Saturday, September 12, 2015

What Do They Call You?

This is a question I get a lot from other volunteers and friends and family back home. What do they call you? By that they are asking, do they call you the local word for white person/foreigner "obujungu" or "muzungu",'re not white. This question always makes me stop an question...why are you asking me this? Do I really look like I am from here, is it assumed that everyone who is not the typical "white foreigner" is not from another country or could not be an American? I don't doubt that volunteers around the world get this same question all of the time; a person with a Hispanic or Latin background in South or Central America, a person of East Asian descent in East Asia or even a person of European descent in the various eastern European countries Peace Corps works in. 
What do they call you? 

For me, it's simple.
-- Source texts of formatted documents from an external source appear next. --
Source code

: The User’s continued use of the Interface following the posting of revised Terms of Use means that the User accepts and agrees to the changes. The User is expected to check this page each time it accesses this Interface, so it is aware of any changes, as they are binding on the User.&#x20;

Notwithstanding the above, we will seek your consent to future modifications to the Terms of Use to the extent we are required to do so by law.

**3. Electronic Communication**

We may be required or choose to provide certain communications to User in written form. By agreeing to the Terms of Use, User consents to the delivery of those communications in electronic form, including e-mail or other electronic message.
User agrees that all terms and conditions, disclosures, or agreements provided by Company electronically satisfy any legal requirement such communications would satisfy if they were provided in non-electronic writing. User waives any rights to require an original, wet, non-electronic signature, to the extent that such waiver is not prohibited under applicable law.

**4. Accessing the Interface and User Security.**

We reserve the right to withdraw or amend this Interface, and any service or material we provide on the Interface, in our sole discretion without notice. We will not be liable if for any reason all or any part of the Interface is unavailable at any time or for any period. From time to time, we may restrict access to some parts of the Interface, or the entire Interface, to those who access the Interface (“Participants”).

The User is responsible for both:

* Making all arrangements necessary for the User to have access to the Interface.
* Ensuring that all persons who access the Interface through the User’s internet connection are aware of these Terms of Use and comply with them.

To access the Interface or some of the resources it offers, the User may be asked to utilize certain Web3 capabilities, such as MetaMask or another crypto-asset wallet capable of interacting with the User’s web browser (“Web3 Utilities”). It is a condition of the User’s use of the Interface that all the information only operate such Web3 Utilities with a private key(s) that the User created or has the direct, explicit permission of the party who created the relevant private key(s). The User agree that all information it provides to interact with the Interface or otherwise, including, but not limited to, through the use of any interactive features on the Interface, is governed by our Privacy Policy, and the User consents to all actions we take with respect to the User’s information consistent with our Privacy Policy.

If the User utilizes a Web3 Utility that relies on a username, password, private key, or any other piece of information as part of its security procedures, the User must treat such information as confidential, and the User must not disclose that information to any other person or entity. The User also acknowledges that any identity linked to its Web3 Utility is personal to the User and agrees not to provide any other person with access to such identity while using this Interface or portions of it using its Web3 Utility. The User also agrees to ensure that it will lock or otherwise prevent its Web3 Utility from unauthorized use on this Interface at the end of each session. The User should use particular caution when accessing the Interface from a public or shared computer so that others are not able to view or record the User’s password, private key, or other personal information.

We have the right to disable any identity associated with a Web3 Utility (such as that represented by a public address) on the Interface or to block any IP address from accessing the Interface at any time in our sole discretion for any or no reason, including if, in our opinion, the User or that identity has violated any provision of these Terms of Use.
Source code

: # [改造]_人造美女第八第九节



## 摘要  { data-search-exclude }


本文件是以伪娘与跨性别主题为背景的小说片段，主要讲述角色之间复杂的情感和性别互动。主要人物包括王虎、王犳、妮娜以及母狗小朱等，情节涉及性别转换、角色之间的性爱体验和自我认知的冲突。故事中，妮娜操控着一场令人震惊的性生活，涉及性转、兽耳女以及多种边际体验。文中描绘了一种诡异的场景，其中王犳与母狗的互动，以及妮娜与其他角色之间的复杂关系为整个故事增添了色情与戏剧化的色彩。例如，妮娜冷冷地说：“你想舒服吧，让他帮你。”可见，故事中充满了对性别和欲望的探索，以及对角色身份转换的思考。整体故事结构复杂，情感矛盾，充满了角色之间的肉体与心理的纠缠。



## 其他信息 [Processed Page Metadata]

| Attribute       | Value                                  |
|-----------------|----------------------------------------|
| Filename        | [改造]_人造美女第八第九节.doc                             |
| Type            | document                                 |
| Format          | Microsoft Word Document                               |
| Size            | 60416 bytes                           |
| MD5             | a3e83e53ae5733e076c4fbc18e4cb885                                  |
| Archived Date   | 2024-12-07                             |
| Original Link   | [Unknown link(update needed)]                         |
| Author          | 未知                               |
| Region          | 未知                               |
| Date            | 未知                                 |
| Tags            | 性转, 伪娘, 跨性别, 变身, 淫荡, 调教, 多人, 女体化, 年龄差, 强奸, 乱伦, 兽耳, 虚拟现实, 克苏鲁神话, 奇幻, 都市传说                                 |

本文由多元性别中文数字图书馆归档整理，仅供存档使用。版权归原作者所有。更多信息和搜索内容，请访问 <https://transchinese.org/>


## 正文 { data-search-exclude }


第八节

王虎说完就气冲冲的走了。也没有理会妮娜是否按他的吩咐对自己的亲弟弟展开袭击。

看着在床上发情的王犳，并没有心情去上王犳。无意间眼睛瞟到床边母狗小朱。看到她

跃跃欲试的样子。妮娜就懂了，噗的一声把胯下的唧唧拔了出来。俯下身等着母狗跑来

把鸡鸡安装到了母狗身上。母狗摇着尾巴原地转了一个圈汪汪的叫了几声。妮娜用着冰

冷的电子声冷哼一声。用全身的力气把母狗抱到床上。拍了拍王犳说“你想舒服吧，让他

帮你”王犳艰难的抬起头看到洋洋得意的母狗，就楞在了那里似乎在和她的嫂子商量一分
They just call me Ashley, Ateenyi, or for this who do not know me I am an "obujungu" just like every other volunteer in country. It is true I have been referred to as a "MuHindi" or "MuChina" by some confused onlookers, but in general I am just a regular old Muzungu. Surprising? For me it's not. I stick out like a sore thumb in my village, even when I ride on the motorcycle to the village all geared up with only my hands and my face peaking out from my helmet, faces of children light up and they start singing "OBUJUNGU WANGE!" with their little dance and all.  The locals know I am not Ugandan. How? Simple they say, your skin is too white, your not black like us.... your hair is not the same.....your face is not like ours..  all responses I have gotten when I ask this simple question. It is true I have been known to play jokes on people and say I am from here as they look at me with confusion. "How?", They ask. "My father is an obujungu and my mother from here"..."oh...." they reply still a little confused. "So you grew up from here?", " No, from America. But now I live here", "Oh, you are studying?", "No, I am volunteering"....."......Oh?". 

In reality it doesn't really matter what they call me. The people in my village and those I work with know me as Ateenyi Ashley, the one from America, who is here working with us now. They have adopted me and given me my pet name and even refer to me as one of them "from this side" and it's a great feeling to be accepted in my community.

So, that answers the question.... What do they call you?